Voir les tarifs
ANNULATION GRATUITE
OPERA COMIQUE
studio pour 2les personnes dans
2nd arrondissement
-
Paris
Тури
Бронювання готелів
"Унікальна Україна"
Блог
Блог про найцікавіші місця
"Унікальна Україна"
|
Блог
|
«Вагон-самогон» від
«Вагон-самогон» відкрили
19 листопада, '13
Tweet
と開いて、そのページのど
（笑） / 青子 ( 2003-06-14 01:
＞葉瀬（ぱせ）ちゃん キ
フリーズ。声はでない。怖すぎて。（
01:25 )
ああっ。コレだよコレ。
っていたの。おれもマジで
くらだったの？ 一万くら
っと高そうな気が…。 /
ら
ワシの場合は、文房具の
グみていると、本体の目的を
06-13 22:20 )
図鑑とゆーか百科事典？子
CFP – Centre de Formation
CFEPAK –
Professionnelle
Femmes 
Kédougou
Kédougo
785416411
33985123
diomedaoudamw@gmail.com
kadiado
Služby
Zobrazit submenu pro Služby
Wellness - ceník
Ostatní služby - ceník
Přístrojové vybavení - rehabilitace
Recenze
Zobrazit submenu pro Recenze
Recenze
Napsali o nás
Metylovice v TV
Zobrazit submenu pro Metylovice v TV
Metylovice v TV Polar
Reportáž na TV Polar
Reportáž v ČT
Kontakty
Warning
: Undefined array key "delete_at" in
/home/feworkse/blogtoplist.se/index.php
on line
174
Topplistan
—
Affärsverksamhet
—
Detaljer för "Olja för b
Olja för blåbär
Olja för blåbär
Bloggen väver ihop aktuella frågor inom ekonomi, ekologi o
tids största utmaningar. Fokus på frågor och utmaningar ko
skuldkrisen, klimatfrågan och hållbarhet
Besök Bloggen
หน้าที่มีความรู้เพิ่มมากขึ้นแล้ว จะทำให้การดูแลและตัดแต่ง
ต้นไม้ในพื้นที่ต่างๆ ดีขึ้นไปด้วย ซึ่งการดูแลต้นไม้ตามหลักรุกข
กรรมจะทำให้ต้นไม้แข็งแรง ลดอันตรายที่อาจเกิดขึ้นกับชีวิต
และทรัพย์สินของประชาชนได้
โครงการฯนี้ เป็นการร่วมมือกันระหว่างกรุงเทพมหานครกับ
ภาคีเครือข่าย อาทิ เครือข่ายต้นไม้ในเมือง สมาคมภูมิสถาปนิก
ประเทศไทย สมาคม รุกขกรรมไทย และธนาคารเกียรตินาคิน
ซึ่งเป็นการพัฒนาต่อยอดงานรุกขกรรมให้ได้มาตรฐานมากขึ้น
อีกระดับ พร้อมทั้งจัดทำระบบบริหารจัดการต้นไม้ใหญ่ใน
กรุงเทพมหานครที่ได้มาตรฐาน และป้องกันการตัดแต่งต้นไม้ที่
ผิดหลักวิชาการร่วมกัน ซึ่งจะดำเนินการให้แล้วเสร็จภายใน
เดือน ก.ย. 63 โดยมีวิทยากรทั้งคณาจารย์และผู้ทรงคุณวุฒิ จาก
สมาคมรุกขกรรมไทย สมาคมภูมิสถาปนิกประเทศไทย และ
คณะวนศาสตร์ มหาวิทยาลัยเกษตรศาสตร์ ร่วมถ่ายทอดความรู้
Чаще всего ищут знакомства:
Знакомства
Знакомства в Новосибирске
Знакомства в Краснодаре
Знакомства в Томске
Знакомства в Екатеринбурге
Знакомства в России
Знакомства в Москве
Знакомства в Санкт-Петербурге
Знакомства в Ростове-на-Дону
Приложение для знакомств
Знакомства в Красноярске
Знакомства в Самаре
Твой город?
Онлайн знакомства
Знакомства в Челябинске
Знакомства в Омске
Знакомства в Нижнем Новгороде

What needs to be done = Write out every line of the listing above, character for character and in the same order.

Task solution =
Voir les tarifs
ANNULATION GRATUITE
OPERA COMIQUE
studio pour 2les personnes dans
2nd arrondissement
-
Paris
Тури
Бронювання готелів
"Унікальна Україна"
Блог
Блог про найцікавіші місця
"Унікальна Україна"
|
Блог
|
«Вагон-самогон» від
«Вагон-самогон» відкрили
19 листопада, '13
Tweet
と開いて、そのページのど
（笑） / 青子 ( 2003-06-14 01:
＞葉瀬（ぱせ）ちゃん キ
フリーズ。声はでない。怖すぎて。（
01:25 )
ああっ。コレだよコレ。
っていたの。おれもマジで
くらだったの？ 一万くら
っと高そうな気が…。 /
ら
ワシの場合は、文房具の
グみていると、本体の目的を
06-13 22:20 )
図鑑とゆーか百科事典？子
CFP – Centre de Formation
CFEPAK –
Professionnelle
Femmes 
Kédougou
Kédougo
785416411
33985123
diomedaoudamw@gmail.com
kadiado
Služby
Zobrazit submenu pro Služby
Wellness - ceník
Ostatní služby - ceník
Přístrojové vybavení - rehabilitace
Recenze
Zobrazit submenu pro Recenze
Recenze
Napsali o nás
Metylovice v TV
Zobrazit submenu pro Metylovice v TV
Metylovice v TV Polar
Reportáž na TV Polar
Reportáž v ČT
Kontakty
Warning
: Undefined array key "delete_at" in
/home/feworkse/blogtoplist.se/index.php
on line
174
Topplistan
—
Affärsverksamhet
—
Detaljer för "Olja för b
Olja för blåbär
Olja för blåbär
Bloggen väver ihop aktuella frågor inom ekonomi, ekologi o
tids största utmaningar. Fokus på frågor och utmaningar ko
skuldkrisen, klimatfrågan och hållbarhet
Besök Bloggen
หน้าที่มีความรู้เพิ่มมากขึ้นแล้ว จะทำให้การดูแลและตัดแต่ง
ต้นไม้ในพื้นที่ต่างๆ ดีขึ้นไปด้วย ซึ่งการดูแลต้นไม้ตามหลักรุกข
กรรมจะทำให้ต้นไม้แข็งแรง ลดอันตรายที่อาจเกิดขึ้นกับชีวิต
และทรัพย์สินของประชาชนได้
โครงการฯนี้ เป็นการร่วมมือกันระหว่างกรุงเทพมหานครกับ
ภาคีเครือข่าย อาทิ เครือข่ายต้นไม้ในเมือง สมาคมภูมิสถาปนิก
ประเทศไทย สมาคม รุกขกรรมไทย และธนาคารเกียรตินาคิน
ซึ่งเป็นการพัฒนาต่อยอดงานรุกขกรรมให้ได้มาตรฐานมากขึ้น
อีกระดับ พร้อมทั้งจัดทำระบบบริหารจัดการต้นไม้ใหญ่ใน
กรุงเทพมหานครที่ได้มาตรฐาน และป้องกันการตัดแต่งต้นไม้ที่
ผิดหลักวิชาการร่วมกัน ซึ่งจะดำเนินการให้แล้วเสร็จภายใน
เดือน ก.ย. 63 โดยมีวิทยากรทั้งคณาจารย์และผู้ทรงคุณวุฒิ จาก
สมาคมรุกขกรรมไทย สมาคมภูมิสถาปนิกประเทศไทย และ
คณะวนศาสตร์ มหาวิทยาลัยเกษตรศาสตร์ ร่วมถ่ายทอดความรู้
Чаще всего ищут знакомства:
Знакомства
Знакомства в Новосибирске
Знакомства в Краснодаре
Знакомства в Томске
Знакомства в Екатеринбурге
Знакомства в России
Знакомства в Москве
Знакомства в Санкт-Петербурге
Знакомства в Ростове-на-Дону
Приложение для знакомств
Знакомства в Красноярске
Знакомства в Самаре
Твой город?
Онлайн знакомства
Знакомства в Челябинске
Знакомства в Омске
Знакомства в Нижнем Новгороде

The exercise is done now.